AB tarafının imza altına aldığı taahhütleri yerine getirmemesi, AB Komisyonunun mutabakata ilişkin yayımladığı beşinci raporda da ortaya konuldu.



Brüksel'de imzalanan mutabakatın en önemli unsurlardan birini, "1'e 1" formülü oluşturdu. "Yunan adalarından 4 Nisan itibarıyla alınacak her bir Suriyeli için, yine 4 Nisan’da başlamak üzere Türkiye’de geçici koruma altındaki bir Suriyelinin AB ülkelerine yerleştirilmesi" şeklinde özetlenebilecek formül, Türkiye'den Yunan adalarına geçen tüm yeni düzensiz göçmenlerin de Türkiye'ye iadesini öngörüyordu.



"1'e 1" formülü uyarınca Yunan adalarından Türkiye'ye iade edilen her bir Suriyeli için Türkiye'den de bir Suriyeli, AB'ye yerleştirilecekti. Bu süreçte daha önce düzensiz bir şekilde AB'ye girmemiş ya da girmeye teşebbüs etmemiş göçmenlere öncelik verilecekti.



72 bin yerine 3 bin 565 yerleştirme

Mutabakata göre, "1'e 1" formülü tecrübesi ışığında, Gönüllü İnsani Yeniden Yerleştirme Programı başlatılarak 72 bin kişilik kota belirlemek suretiyle Türkiye’den Suriyelilerin üye ülkelere yeniden yerleştirilmesini sürecekti. Öte yandan, “1’e 1” formülü kapsamında Türkiye'den Suriyeli almaya niyeti bulunan üye ülkelerle ikili bazda anlaşmalar da yapılacaktı.



Komisyon raporuna göre, Türkiye'den 72 bin yerine sadece 3 bin 565 Suriyeli sığınmacı AB ülkelerine yerleştirildi. Anlaşma uyarınca AB tarafından Türkiye'ye gönderilen sığınmacı sayısı ise bin 487 oldu. Günlük geçişler "ciddi ve sürdürülebilir şekilde" azalmasına rağmen, verilen sözlerin aksine üye ülkelerin gönüllülük esası çerçevesinde Türkiye'den sığınmacı almasını öngören Gönüllü İnsani Yeniden Yerleştirme Programı devreye sokulmadı.

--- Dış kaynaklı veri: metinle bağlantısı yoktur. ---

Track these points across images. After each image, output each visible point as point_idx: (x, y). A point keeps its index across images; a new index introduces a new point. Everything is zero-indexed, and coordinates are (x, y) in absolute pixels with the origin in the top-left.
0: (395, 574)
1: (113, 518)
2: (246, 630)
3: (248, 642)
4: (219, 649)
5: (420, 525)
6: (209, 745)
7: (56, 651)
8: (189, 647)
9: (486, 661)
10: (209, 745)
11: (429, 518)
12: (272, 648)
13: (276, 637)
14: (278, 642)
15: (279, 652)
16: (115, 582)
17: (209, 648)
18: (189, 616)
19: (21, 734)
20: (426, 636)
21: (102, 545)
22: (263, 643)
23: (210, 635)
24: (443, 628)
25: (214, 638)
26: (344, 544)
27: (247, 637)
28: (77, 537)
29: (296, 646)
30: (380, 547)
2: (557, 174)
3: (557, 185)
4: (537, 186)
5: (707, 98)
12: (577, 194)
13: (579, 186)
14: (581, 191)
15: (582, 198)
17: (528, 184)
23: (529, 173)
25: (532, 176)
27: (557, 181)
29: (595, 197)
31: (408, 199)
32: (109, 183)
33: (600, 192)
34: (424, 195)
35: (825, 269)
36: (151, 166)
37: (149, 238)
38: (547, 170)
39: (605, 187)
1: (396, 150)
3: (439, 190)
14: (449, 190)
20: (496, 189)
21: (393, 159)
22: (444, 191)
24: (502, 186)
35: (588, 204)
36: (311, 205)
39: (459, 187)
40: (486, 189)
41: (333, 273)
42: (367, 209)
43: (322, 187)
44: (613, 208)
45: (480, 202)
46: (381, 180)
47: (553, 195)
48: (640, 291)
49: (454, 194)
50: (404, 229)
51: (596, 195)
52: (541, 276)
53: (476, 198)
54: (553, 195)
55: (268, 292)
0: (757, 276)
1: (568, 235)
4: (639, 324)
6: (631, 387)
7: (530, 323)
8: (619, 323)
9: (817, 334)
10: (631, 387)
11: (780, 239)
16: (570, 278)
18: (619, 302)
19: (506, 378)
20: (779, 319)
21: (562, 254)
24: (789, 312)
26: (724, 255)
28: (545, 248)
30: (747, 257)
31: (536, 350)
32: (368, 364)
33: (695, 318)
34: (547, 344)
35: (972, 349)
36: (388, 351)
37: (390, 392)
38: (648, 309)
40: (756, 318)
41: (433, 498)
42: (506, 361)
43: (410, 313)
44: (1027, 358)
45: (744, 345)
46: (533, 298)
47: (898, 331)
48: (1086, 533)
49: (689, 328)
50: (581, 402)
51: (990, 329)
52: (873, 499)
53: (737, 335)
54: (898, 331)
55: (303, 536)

Vize serbestisi süreci sonuçsuz kaldı

18 Mart mutabakatının en önemli unsurlarından biri, vize serbestisi için tarihin 2016 haziranının sonuna çekilmesiydi. Geri Kabul Anlaşması için belirlenen 1 Haziran tarihi ise muhafaza ediliyordu.



Vize serbestisinin 2016 haziranı sonunda başlayabilmesi için AB Komisyonunun aynı yıl en geç mayıs başında AB Konseyine ve Avrupa Parlamentosuna üçüncü ve son vize ilerleme raporu ile vize serbestisi önerisini sunması gerekiyordu. Dolayısıyla Yol Haritası’nda kayıtlı maddelerin nisan sonuna kadar Türkiye tarafından karşılanması gerekecekti. Bu doğrultuda gerekli çalışmalar yürütüldü. Ancak ilgili konuda hiçbir ilerleme sağlanamadı.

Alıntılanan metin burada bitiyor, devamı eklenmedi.